To achieve profitability, laboratories are tackling costs at the front end of the billing cycle and trying to bill and submit claims with “fewer denials, fewer employees, and in less time,” says Susan Bollinger, director of sales and marketing for Hex Laboratory Systems. Much of the billing and claims process within the Lab/Hex Billing and Cash Management system is now rules based and automated, she adds, reducing labor and errors.

For some vendors, including Hex, a major undertaking during the past year has been preparing to transition to the ICD-10 diagnosis and procedure codes, required as of Oct. 1, 2014. Hex has integrated into its Lab/Hex Billing and Cash Management system the ANSI 5010 format, as well as ANSI 270 and 271 for benefit eligibility inquiry. The latest development at Schuyler House is integration of ANSI 5010 and incorporation of ICD-10 and ICD-9 into the SchuyLab system, says Schuyler House vice president Janet Chennault. Schroeder says Lawson’s system will allow clients to receive, store, and bill tests in either the ICD-9 or ICD-10 code set, cross-referencing and translating based on client- and payer-specific rules.

In addition to becoming ICD-10 compliant, Sunquest Information Systems has enhanced its billing options by adding new claims-management reports, allowing client invoices to be generated in PDF format, and providing rule-based e-mail notifications to outreach clients, says product manager Brad Reed. He maintains that providing labs with more flexible invoicing and reporting options “helps them better assess profitability and provide more customized services to their outreach clients.” In the works, Reed adds, is a feature that will allow labs to create patient invoices to reflect multiple billable events for a patient, saving time and eliminating workarounds for lab staff.

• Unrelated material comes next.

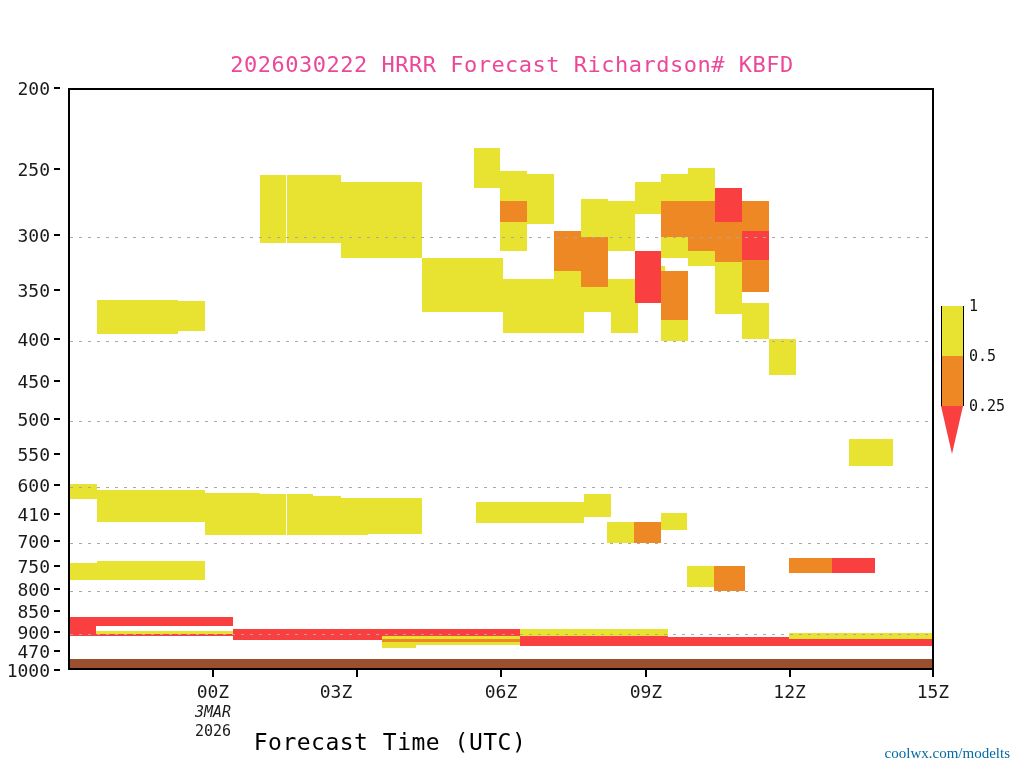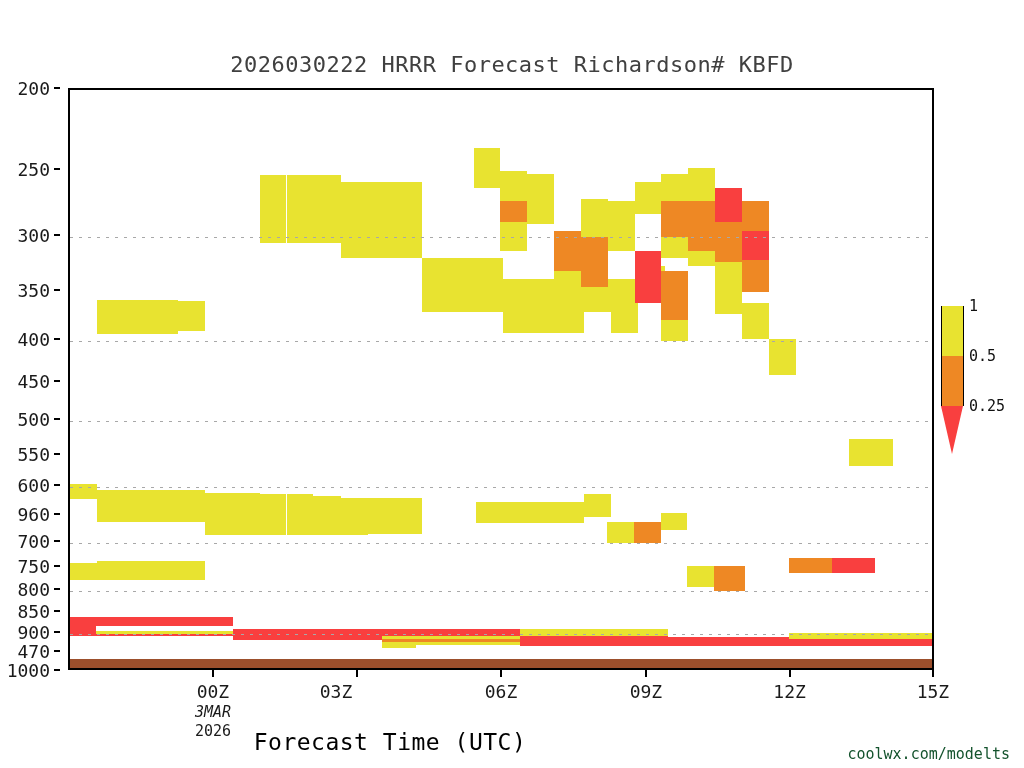"2026030222 HRRR Forecast Richardson#" #title { color: #404040 -> #ec4899 }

Cortex Medical Management Systems too has been enhancing its invoicing options. In many labs using Cortex’s RCM+ system, patients represent a growing portion of the payer mix, explains Cortex president Stan Gordon. Therefore, to help clients get paid more quickly, the company has forged an arrangement with ZirMed, the claims clearinghouse most frequently used by Cortex clients. Under the agreement, Cortex invoices will direct patients to a payment portal maintained by ZirMed. (The portal is available only to those patients whose tests are conducted by a lab that uses ZirMed’s services.) “It’s branded with the laboratory’s name, so patients think they’re on the lab’s Web site,” says Gordon. “They pay with a credit card, and our client gets a file the next day that can be posted electronically. No one at the lab has to manually key in patient payments.” Another enhancement to RCM+ is the electronic staff work queue, which Gordon describes as a “big to-do list” customized to the responsibilities of individual staff members.

Health care reform will continue to play a major role in shaping the demand for laboratory billing services, some vendors predict. As more hospitals and reference labs become part of accountable care organizations, labs will need billing systems that can “keep up with the upcoming complex new payment models, such as episodic bundling and capitation,” says Sunquest’s Reed. Without those systems, “they will see their revenue shrink.”

With health care reform has also come broader adoption of electronic medical record connectivity. This provides an “opportunity to target information capture and data scrubbing in the front-end process, which can significantly improve back-end claims processing” and result in fewer denials, says SCC’s Droste.

Increasing reimbursement pressures will accelerate the drive to improve productivity and increase automation, concludes Telcor’s Larson. “Laboratory business owners,” she says, “are looking for exception-based systems that are highly rules-driven to reduce the number of people it takes to bill and that help them get paid for the services they provide.”

CAP TODAY’s billing/accounts receivable/revenue cycle management systems product guide includes systems from the aforementioned companies and from several other vendors. Readers interested in a particular product should confirm that it has the stated features and capabilities.


Jan Bowers is a writer in Evanston, Ill.